A bout of confusion (as to whether I was dreaming or awake) later, I remembered I wasn't on my own bed.
This morning, I woke up. And wondered where I was. I thought I was in a hospital (like one of those dramas where someone faints, wakes up in the hospital and says, 'Where am I?') Being too zonked out, I decided to go back to sleep first and figure it out later.
Then my friend woke me up and I remembered I wasn't on my own bed.
[The above is for the courtesy of my friend who enquired on how well I slept last night.]
I had my first piano lesson since I was 16 today. I feel like I have so much to learn. I gave it up once and sorely regretted it. My second chance came along with the piano ensemble. I hope I don't find that I've to give it up again.

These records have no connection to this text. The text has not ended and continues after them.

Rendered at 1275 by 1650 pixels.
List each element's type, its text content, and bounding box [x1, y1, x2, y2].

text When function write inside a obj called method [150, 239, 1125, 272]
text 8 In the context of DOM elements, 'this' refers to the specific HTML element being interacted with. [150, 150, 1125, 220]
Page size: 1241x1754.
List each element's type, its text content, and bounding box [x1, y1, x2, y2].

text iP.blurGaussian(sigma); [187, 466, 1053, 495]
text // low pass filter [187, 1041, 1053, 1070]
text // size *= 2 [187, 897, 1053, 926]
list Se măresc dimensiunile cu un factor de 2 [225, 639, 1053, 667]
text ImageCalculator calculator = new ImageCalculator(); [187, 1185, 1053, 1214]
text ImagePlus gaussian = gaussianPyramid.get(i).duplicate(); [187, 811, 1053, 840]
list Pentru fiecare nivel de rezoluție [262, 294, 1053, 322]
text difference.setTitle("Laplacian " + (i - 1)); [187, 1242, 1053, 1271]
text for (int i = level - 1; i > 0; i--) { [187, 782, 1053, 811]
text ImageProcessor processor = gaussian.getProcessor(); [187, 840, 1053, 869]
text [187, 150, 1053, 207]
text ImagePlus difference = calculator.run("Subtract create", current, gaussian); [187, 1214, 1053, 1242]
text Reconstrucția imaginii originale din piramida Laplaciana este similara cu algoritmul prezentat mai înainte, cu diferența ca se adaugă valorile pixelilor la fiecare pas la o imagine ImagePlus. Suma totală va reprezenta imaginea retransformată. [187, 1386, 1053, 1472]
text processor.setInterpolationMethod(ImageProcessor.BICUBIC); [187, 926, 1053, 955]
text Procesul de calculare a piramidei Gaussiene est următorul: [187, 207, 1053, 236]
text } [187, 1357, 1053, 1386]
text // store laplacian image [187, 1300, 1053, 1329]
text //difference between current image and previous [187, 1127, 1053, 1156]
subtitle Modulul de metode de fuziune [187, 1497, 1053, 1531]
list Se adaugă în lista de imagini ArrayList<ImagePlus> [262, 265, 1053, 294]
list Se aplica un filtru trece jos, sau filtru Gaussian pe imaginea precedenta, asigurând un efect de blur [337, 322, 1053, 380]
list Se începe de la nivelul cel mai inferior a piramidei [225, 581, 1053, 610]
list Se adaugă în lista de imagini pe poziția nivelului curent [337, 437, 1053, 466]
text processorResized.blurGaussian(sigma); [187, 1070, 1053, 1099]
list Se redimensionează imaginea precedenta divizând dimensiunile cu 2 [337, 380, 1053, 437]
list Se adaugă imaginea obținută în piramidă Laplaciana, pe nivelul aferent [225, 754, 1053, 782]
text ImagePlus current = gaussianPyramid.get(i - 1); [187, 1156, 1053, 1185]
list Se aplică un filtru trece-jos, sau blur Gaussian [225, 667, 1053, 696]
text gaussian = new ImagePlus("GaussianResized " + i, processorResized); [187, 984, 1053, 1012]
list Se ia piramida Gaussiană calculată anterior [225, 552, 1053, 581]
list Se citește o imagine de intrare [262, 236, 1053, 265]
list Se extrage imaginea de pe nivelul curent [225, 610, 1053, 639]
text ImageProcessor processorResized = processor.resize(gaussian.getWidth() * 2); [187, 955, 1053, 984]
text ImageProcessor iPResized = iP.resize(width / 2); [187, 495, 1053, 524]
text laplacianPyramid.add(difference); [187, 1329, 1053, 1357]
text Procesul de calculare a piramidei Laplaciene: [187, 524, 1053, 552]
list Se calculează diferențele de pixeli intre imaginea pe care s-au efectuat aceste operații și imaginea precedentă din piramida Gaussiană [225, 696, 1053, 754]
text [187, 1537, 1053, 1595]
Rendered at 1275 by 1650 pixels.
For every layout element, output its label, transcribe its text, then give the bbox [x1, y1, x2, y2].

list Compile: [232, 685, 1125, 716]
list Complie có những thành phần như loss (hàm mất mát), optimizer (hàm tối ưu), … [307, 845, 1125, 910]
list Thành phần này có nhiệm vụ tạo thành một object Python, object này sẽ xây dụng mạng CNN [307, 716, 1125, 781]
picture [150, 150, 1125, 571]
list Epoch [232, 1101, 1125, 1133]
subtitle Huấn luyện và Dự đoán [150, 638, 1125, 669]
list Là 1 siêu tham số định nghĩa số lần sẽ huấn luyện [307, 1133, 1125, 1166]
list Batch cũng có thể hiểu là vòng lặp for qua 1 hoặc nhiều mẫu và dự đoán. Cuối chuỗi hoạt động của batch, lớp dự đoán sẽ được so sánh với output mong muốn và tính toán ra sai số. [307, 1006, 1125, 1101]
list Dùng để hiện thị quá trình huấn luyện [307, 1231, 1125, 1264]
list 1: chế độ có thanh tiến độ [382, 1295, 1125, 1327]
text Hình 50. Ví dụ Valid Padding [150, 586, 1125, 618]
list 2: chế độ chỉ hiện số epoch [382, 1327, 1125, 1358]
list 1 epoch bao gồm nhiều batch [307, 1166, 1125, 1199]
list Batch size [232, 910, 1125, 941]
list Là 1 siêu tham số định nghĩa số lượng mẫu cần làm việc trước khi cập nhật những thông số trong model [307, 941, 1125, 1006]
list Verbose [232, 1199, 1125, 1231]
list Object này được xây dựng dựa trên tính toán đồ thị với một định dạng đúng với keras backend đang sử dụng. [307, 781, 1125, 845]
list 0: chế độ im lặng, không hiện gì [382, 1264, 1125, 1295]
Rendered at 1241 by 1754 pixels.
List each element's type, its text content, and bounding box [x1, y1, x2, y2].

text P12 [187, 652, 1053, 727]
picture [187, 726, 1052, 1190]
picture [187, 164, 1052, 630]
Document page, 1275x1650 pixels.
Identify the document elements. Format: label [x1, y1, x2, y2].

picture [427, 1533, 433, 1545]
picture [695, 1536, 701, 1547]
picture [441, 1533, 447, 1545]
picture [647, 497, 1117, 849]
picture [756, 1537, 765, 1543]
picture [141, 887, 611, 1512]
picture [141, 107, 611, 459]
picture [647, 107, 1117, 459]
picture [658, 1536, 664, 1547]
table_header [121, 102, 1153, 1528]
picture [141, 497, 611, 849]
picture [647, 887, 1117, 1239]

Otherwise, the day was spent with my purple friend. I can only describe it as delightfully... purple (because that's our favourite colours!). Much to our utter embarrassment, we ate at Vivocity's Sushi Tei for both lunch and dinner. Both times, I got my salad fix with extra dressing and it was really EXTRA. That aside, we spent the day stoning around the place where we met, followed by a walk around vivocity/harbourfront to indulge in our secret quirks that no normal person will ever comprehend.
But it's okay, because we do. And it makes us laugh and be merry.
[Purple friend- someday we'll be 'good people', then laugh at our current state just as we now laugh at our previous state! Oh wait, I think we are already laughing.]
LYNN DID IT! =)
Now I wish I was there.
But you did it! =) =) =) If I were there with you I'd surely hug you no matter how stinky you are.
On a separate note, I've abstained from caffine and that-which-I-have-no-more-excuses-for for 3 days, 4th day going. I almost went nuts on thursday/friday from all the headaches and periodic naps.
Let go of the challenge.
Dear Lynn, I'm sorry, but I'm really so proud of you for going! I'll be hoping for you all the way and I'll be so proud of you when you do it! Good luck!
I really lost that drive, but I'll find it back before next year's marathon. First, I'll run the army half marathon for the third time, then this time, really try for the full marathon in Dec.